**Task requirements**
Pick up the statistics glossary below after its final entry and continue it with further terms and definitions in the same format.

(Document passage)

STATS 121 FINAL
alternative hypothesis : A statement about the value of a parameter that is either "less than," "greater than," or "not equal to" a hypothesized number or another parameter; the hypothesis that the researcher usually wants to prove or verify
ANOVA (Analysis of Variance) : A procedure used to test equality of three or more means.
bivariate data : two measurements are made on each unit
block : A group of experimental units sharing some common characteristic. In a randomized block design, random allocation of treatments is carried out separately within each group.
center : A summary number about which observations tend to cluster.
Measures of center : mean and median
claimed parameter value : the value of the parameter as given in the null hypothesis
completely randomized design (CRD) : an experimental design where all experimental units are assigned at random to treatments
confidence interval : An estimate of the value of a parameter in interval form with an associated level of confidence; it gives a list of plausible values for the parameter based on the value of the statistic
confidence level : The percentage of all possible samples for which the confidence intervals will contain the parameter being estimated; selected subjectively by the researcher
convenience sample : A sample type where the researcher contacts those subjects who are readily available and does not use any random selection. The results are almost always biased.

(End Document passage)
(Entries supplied)

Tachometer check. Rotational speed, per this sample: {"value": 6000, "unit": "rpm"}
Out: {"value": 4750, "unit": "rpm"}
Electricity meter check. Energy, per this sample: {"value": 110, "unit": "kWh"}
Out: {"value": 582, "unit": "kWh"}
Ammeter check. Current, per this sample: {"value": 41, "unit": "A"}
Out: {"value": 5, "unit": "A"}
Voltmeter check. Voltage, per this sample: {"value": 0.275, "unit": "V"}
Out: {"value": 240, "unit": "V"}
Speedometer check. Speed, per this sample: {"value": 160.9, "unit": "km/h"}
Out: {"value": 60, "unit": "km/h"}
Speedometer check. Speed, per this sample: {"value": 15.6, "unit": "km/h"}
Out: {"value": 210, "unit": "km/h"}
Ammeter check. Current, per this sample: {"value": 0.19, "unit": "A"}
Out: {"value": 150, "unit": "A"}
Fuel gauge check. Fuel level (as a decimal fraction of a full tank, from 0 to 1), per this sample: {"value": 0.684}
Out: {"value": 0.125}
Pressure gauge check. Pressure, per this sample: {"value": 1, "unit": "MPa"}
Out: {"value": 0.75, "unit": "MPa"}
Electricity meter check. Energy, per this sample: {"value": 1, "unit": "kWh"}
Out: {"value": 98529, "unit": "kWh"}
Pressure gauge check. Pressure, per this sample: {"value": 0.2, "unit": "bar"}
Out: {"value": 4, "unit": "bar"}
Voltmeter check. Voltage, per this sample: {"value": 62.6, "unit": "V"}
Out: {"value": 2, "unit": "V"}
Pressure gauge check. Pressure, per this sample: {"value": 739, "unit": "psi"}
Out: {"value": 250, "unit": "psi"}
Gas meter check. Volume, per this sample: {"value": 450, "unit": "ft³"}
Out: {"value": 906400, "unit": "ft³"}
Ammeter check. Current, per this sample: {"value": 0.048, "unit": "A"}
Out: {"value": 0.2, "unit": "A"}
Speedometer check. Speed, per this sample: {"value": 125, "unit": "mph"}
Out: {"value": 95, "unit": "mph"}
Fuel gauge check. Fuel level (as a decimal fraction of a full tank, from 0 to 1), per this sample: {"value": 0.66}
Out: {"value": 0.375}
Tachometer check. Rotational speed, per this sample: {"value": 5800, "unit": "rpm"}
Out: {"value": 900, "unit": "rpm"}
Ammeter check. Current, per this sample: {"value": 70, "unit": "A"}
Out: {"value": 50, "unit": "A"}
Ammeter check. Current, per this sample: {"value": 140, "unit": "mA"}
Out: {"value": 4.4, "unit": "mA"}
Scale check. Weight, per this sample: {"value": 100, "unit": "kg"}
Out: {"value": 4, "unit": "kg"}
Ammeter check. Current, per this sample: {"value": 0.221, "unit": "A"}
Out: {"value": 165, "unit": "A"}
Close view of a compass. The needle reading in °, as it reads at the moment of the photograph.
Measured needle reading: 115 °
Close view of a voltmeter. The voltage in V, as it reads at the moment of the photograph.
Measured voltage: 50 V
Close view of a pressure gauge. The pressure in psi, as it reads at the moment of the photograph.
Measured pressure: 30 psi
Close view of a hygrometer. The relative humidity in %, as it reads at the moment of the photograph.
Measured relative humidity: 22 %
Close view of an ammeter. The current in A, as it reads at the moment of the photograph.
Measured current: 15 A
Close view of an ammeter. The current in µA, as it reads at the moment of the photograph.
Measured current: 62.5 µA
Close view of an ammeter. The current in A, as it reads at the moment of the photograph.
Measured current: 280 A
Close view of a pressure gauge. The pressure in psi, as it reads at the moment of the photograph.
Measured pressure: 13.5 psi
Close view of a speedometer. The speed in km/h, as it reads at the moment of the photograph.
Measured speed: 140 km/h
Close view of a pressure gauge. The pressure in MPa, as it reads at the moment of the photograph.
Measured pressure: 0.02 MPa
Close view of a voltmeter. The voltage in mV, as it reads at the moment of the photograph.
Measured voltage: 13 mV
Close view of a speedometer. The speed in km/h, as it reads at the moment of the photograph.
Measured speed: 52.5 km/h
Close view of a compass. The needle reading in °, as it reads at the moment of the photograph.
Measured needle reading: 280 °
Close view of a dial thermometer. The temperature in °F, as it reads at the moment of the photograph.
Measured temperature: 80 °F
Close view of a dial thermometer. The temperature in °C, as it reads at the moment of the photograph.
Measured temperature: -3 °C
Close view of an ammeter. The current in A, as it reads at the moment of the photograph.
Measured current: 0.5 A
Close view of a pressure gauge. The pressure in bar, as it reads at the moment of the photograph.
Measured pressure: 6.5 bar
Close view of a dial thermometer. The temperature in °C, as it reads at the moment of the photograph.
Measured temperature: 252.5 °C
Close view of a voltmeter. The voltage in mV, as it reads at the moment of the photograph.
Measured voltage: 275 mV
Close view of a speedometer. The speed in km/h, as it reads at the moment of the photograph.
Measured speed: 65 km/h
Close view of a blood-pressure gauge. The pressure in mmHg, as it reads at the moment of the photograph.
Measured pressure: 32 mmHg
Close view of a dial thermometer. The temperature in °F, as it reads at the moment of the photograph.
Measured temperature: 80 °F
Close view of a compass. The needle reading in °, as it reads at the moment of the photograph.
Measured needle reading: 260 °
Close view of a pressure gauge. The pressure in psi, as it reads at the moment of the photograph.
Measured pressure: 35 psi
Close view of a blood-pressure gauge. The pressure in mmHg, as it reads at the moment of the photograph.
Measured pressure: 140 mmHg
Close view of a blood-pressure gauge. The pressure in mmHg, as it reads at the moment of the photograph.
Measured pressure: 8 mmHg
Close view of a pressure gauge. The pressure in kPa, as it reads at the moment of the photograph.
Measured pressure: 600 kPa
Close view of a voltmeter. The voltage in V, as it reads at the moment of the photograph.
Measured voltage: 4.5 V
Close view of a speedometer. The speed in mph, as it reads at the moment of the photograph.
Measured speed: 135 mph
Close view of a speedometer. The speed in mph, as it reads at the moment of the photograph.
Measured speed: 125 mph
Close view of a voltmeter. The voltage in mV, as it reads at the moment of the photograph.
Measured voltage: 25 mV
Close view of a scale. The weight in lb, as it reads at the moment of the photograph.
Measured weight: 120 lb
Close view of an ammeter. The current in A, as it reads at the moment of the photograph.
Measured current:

(End Entries supplied)

**Answer for this exercise**
correlation coefficient : A measure of the strength of the linear relationship between two quantitative variables, symbolized with the letter r
direction of relationship : A characteristic of data in a scatterplot that is identified as either a positive or negative association
distribution : A list of all possible values of a variable together with the frequency (or probability) of each value
expected count : An estimate of how many observations should be in a cell of a two way table if there were no association between the row and column variables
experiment : A study where treatments are deliberately imposed on the individuals in the study before data is gathered in order to observe their response to the treatment.
fail to reject Ho : The appropriate statistical conclusion in hypothesis testing when the P-value is greater than α; equivalently, conclude that "There is not enough evidence to believe Ha"
failure : Any category that is not of primary interest in a categorical data set
F test statistic : A test statistic that has an F distribution
histogram : A graphical display of a quantitative data set; data are grouped into intervals (usually of equal width) and a bar is drawn over each interval having height proportional to the frequency (or percentage) of values in the interval. Values of the variable are given on the x axis and frequencies (or percentages) are given on the y axis. Examined to determine shape, center, and spread.
influential point : An observation that substantially alters the fitted regression equation
interquartile range (IQR) : The difference between Q3 and Q1 (Q3-Q1); the length of the box in a boxplot; contains 50% of the data.
left skewed : A density curve where the left side of the distribution extends in a long tail (mean<median)
left-tailed alternative hypothesis : An alternative hypothesis that states the parameter value is less than some number or the parameter from another treatment or population (e.g. Ha: μ<85)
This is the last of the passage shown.